Kota (Rajasthan):The family of an asthma patient put him on a handcart when the ambulance did not turn up but failed to save his life with policemen on the way to hospital and doctors there allegedly ignoring his plight.
Both police and medical authorities denied their alleged negligence which the family said led to the death of vegetable vendor Satish Agrawal, who lived in curfew-bound Faithagadi in Kota's Rampura area.
Agrawal was carried about halfway to MBS Hospital on the cart he used to sell vegetables before a private ambulance arrived.
His son Manish said when his father suffered an asthma attack at 11.30 AM the family made several calls for an ambulance.

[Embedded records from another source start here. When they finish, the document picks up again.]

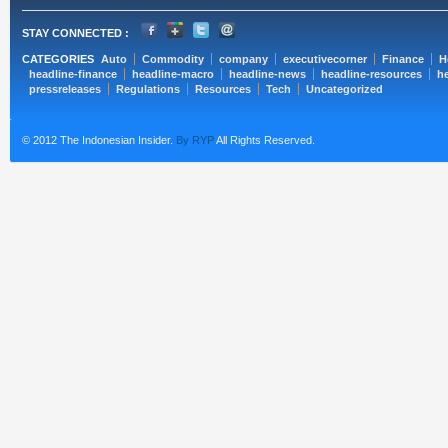
STAY CONNECTED :
CATEGORIES
Auto
Commodity
company
executivecorner
Finance
H
headline-finance
headline-macro
headline-news
headline-resources
he
pressreleases
Regulations
Resources
Tech
Uncategorized
© 2012 The Indonesian Insider.
By RYP
All Rights Reserved.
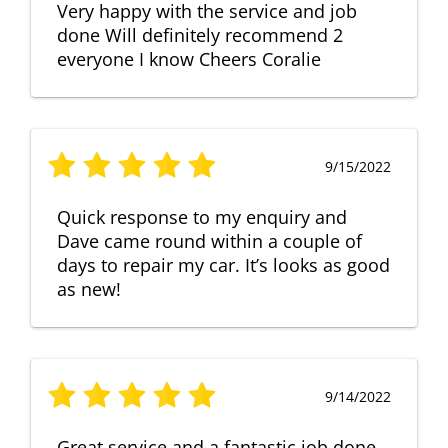
Very happy with the service and job
done Will definitely recommend 2
everyone I know Cheers Coralie
9/15/2022
Quick response to my enquiry and
Dave came round within a couple of
days to repair my car. It’s looks as good
as new!
9/14/2022
Great service and a fantastic job done.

"As none of the ambulance services responded, I put my father on his vegetable cart and started for the hospital over two and a half kilometres away from home," he said.

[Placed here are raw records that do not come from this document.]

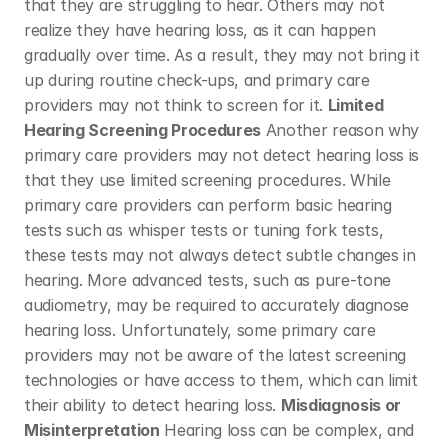
that they are struggling to hear. Others may not 
realize they have hearing loss, as it can happen 
gradually over time. As a result, they may not bring it 
up during routine check-ups, and primary care 
providers may not think to screen for it. 
Limited 
Hearing Screening Procedures
 Another reason why 
primary care providers may not detect hearing loss is 
that they use limited screening procedures. While 
primary care providers can perform basic hearing 
tests such as whisper tests or tuning fork tests, 
these tests may not always detect subtle changes in 
hearing. More advanced tests, such as pure-tone 
audiometry, may be required to accurately diagnose 
hearing loss. Unfortunately, some primary care 
providers may not be aware of the latest screening 
technologies or have access to them, which can limit 
their ability to detect hearing loss. 
Misdiagnosis or 
Misinterpretation
 Hearing loss can be complex, and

"Though policemen on the way removed barricades at various intersections on the curfew-bound road, none of them thought of helping us and rushing my father in a police vehicle to the hospital," Manish told reporters.
After Manish had covered over a kilometre till Nayapura circle on the way to MBS Hospital, he managed to hire a private ambulance, another relative said.
"Even at the hospital, we were made to run from one room to another and then to a makeshift clinic outside the hospital building before doctors eventually attended on him and declared him dead at 2.30 pm," he said.